TO-DO ITEM
Word for word, restate the lines from the one holding "柴又植栽事業推進協議会（新柴" through the end of the data below, including both endpoints and nothing more.
-- LISTED RECORDS follows --
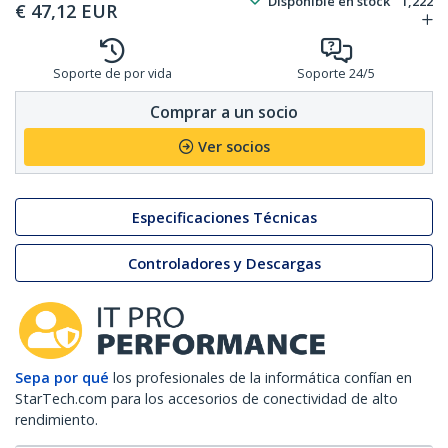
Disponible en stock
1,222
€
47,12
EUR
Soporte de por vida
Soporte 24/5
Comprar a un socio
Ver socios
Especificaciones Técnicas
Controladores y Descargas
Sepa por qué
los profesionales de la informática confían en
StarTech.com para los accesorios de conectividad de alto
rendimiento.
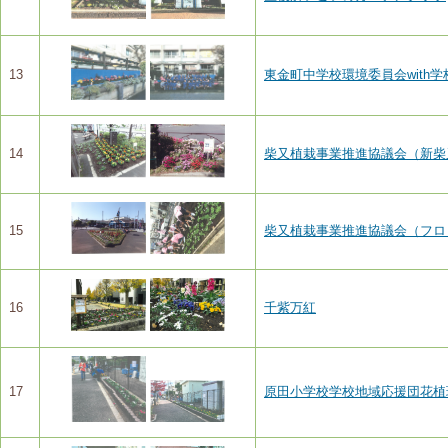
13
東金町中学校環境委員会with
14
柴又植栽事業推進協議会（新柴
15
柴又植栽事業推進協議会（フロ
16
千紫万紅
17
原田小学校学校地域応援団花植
-- LISTED RECORDS concluded --
COMPLETED TASK
柴又植栽事業推進協議会（新柴
15
柴又植栽事業推進協議会（フロ
16
千紫万紅
17
原田小学校学校地域応援団花植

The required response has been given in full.